Unison’s 2019 Home Affordability Report tackles this problem head on, examining how long it takes to save for a home in major U.S. metropolitan areas. The report’s conclusion? The average period of savings has skyrocketed in recent years.

California blues

Nationwide, it takes a median-income individual saving 5% of their income 14 years to save up for a full 20% down payment. Here in California, to save for a 20% down payment on a home, a similar prospective homebuyer will take:

  • 43 years in Los Angeles;
  • 40 years in San Francisco;
  • 31 years in San Diego; and
  • 31 years in San Jose.

This means that in Los Angeles, the most populous metro in the state, a 22-year-old fresh out of college won’t be able to qualify with a 20% down payment on their first home until they’re well into their sixties — likely once they’ve already retired. But while LA is on the high end of the spectrum, owing to the exorbitant cost of living, prospective homebuyers won’t fare much better in other major California metro areas.

Editor’s note — The Unison report cited in this piece measures its calculations based on median home prices and incomes.
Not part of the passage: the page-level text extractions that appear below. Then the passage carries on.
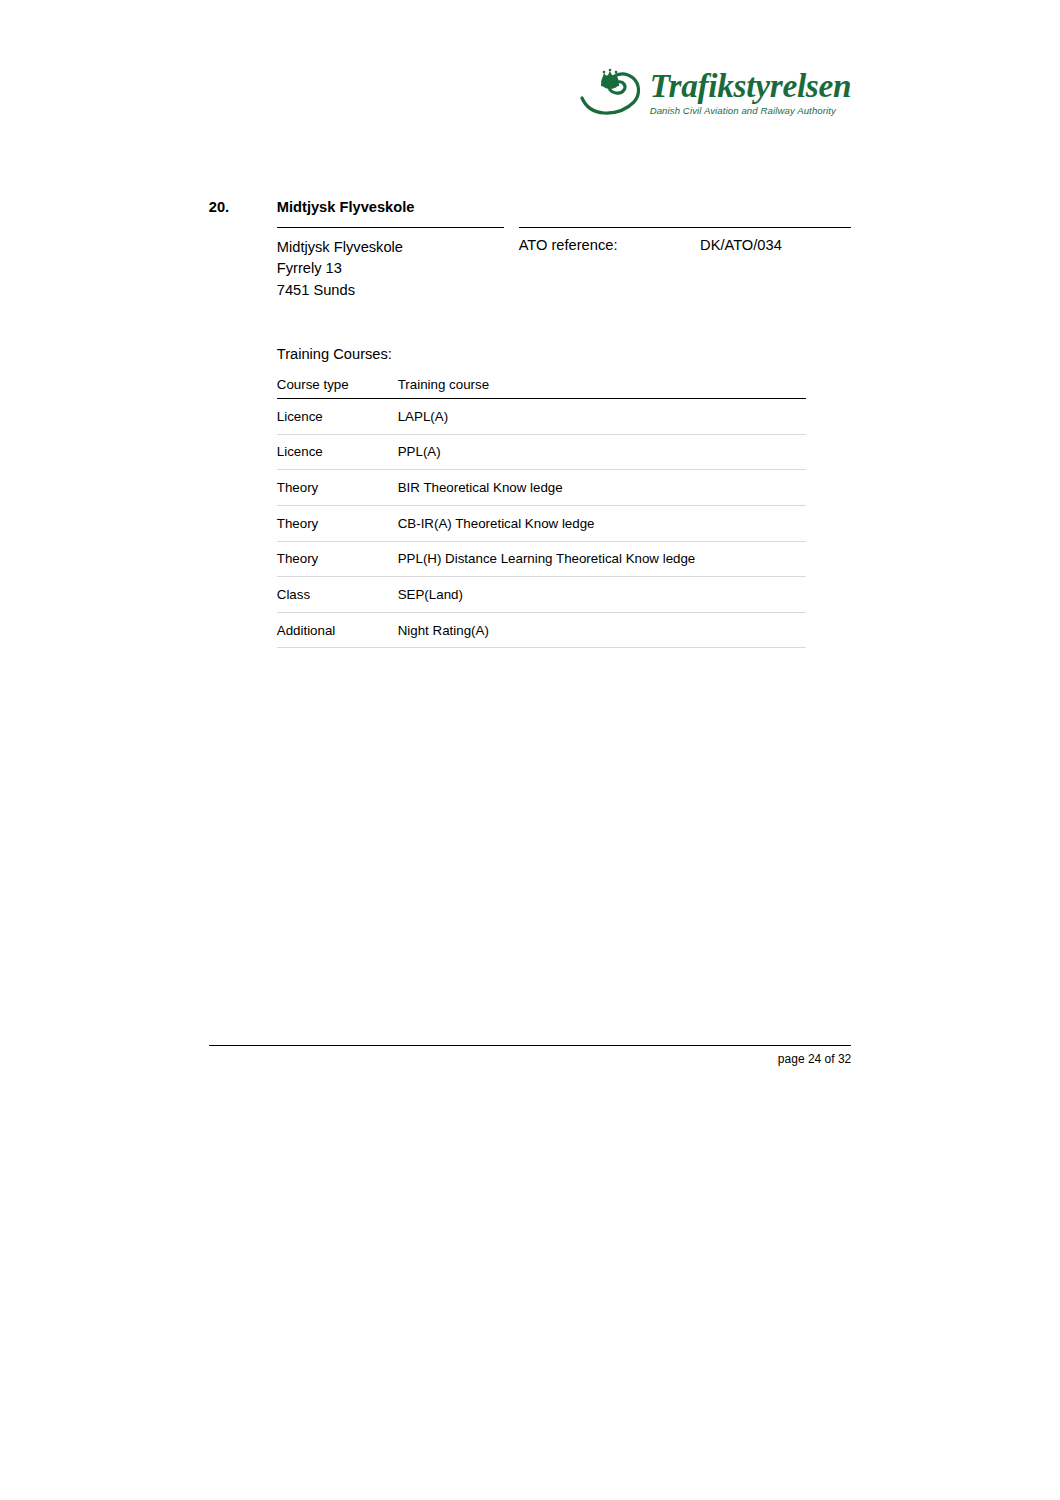Trafikstyrelsen Danish Civil Aviation and Railway Authority
20.
Midtjysk Flyveskole
Midtjysk Flyveskole
Fyrrely 13
7451 Sunds
ATO reference:
DK/ATO/034
Training Courses:
| Course type | Training course |
| --- | --- |
| Licence | LAPL(A) |
| Licence | PPL(A) |
| Theory | BIR Theoretical Know ledge |
| Theory | CB-IR(A) Theoretical Know ledge |
| Theory | PPL(H) Distance Learning Theoretical Know ledge |
| Class | SEP(Land) |
| Additional | Night Rating(A) |
page 24 of 32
While discussing home prices in terms of medians typically produces vague or misleading results when tracking specific trends in the housing market, it is useful to examine broad patterns.

Of course, many first-time homebuyers don’t pay the entirety of a 20% down payment from their savings — some are fortunate enough to get assistance from family members. Some homebuyers also choose low down payment options — a risky choice, as they come with higher mortgage payments and lower a new buyer’s equity in their home. Unison, the firm behind the 2019 affordability report, also offers a solution wherein they will co-invest with qualified buyers to help out with a down payment. But this, too, leaves a homeowner equity-poor.

In addition to the hardship of saving up for an initial down payment, homebuyers also need an income that covers their mortgage payments. Unison’s report notes that, on average, monthly mortgage payments have increased at a rate far exceeding that of each area’s wages.

The home zone

All this, of course, comes down to the fact that home prices are too high for new homebuyers to afford on stagnant wages. High home prices are a result of a number of factors, but the most relevant in California is the state’s ongoing housing shortage. Millennials who want to enter the homebuying market have little inventory to choose from, and little purchasing power to compete with.

However, there is a solution to the problem of low inventory: amend California’s overly restrictive zoning policies. Not only does strict zoning result in construction slowdowns, it also causes home prices to rise — all while incomes remain flat.

Efforts to solve housing shortages by changing zoning requirements are met with vehement critique by not-in-my-backyard (NIMBY) advocates, who seek to limit the density and height of hypothetical new housing. Ostensibly, the goal of these crusaders is to ensure any new construction is in keeping with their desired aesthetic. The result is to keep low-income families — who are more likely to live in the kind of affordable, high-density housing for which looser zoning restrictions will provide — out of their neighborhoods.

But housing inventory needs to grow, both to accommodate the state’s burgeoning population and to keep home prices affordable for renters looking to break into homeownership. Additionally, without first-time homebuyers who comprise the foundation of a solid housing market, California real estate agents will do less business. When prospective homebuyers can’t buy, they drop out of the market, leading to fewer home sales.

The good news is that in the last several years the California legislature has churned out affordable housing bills that seek to address the ongoing housing crisis. While NIMBYs continue to provide a vocal blockade to some of these policies, a dearth of affordable housing options may instead lead to an uptick in homes Millennials don’t need to wait 30+ years to buy.